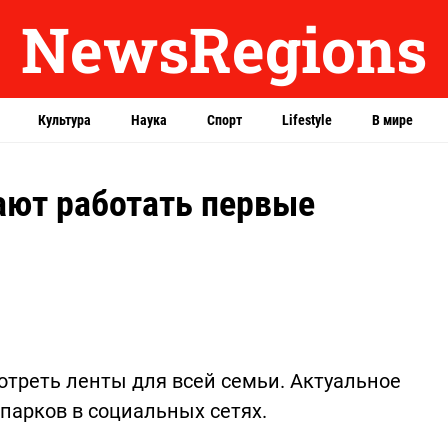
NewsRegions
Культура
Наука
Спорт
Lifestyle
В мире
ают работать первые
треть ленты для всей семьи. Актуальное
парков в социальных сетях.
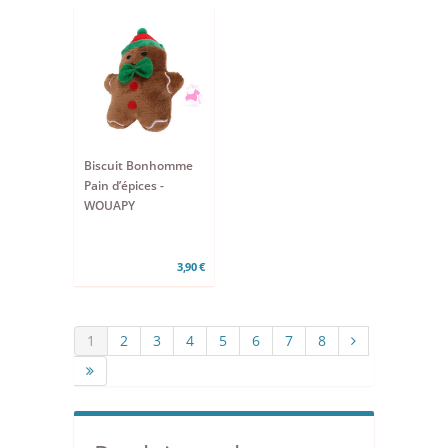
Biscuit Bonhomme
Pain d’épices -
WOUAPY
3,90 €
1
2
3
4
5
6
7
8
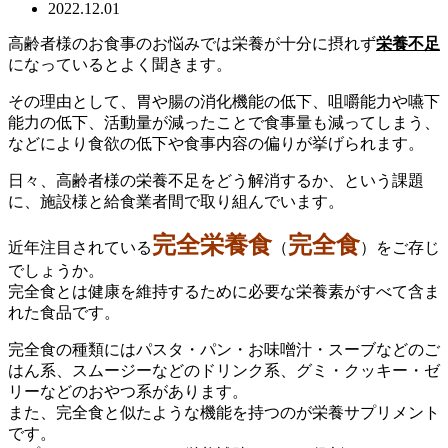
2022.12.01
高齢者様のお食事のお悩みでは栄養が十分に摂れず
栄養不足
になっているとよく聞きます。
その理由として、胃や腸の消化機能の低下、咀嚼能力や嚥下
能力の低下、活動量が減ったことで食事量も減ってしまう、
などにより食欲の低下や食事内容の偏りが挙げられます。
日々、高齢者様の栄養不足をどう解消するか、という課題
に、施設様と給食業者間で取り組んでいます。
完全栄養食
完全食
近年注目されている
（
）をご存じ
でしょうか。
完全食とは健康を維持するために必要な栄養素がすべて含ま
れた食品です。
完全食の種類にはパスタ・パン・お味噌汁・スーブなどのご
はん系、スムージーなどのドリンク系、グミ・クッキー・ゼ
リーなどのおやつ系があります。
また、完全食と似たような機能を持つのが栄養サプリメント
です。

==============================

Work required: Here the job is to print all the data exactly, skipping any image.

Solved exercise:
NewsRegions
Культура
Наука
Спорт
Lifestyle
В мире
ают работать первые
треть ленты для всей семьи. Актуальное
парков в социальных сетях.
Biscuit Bonhomme
Pain d’épices -
WOUAPY
3,90 €
1
2
3
4
5
6
7
8
2022.12.01
高齢者様のお食事のお悩みでは栄養が十分に摂れず
栄養不足
になっているとよく聞きます。
その理由として、胃や腸の消化機能の低下、咀嚼能力や嚥下
能力の低下、活動量が減ったことで食事量も減ってしまう、
などにより食欲の低下や食事内容の偏りが挙げられます。
日々、高齢者様の栄養不足をどう解消するか、という課題
に、施設様と給食業者間で取り組んでいます。
完全栄養食
完全食
近年注目されている
（
）をご存じ
でしょうか。
完全食とは健康を維持するために必要な栄養素がすべて含ま
れた食品です。
完全食の種類にはパスタ・パン・お味噌汁・スーブなどのご
はん系、スムージーなどのドリンク系、グミ・クッキー・ゼ
リーなどのおやつ系があります。
また、完全食と似たような機能を持つのが栄養サプリメント
です。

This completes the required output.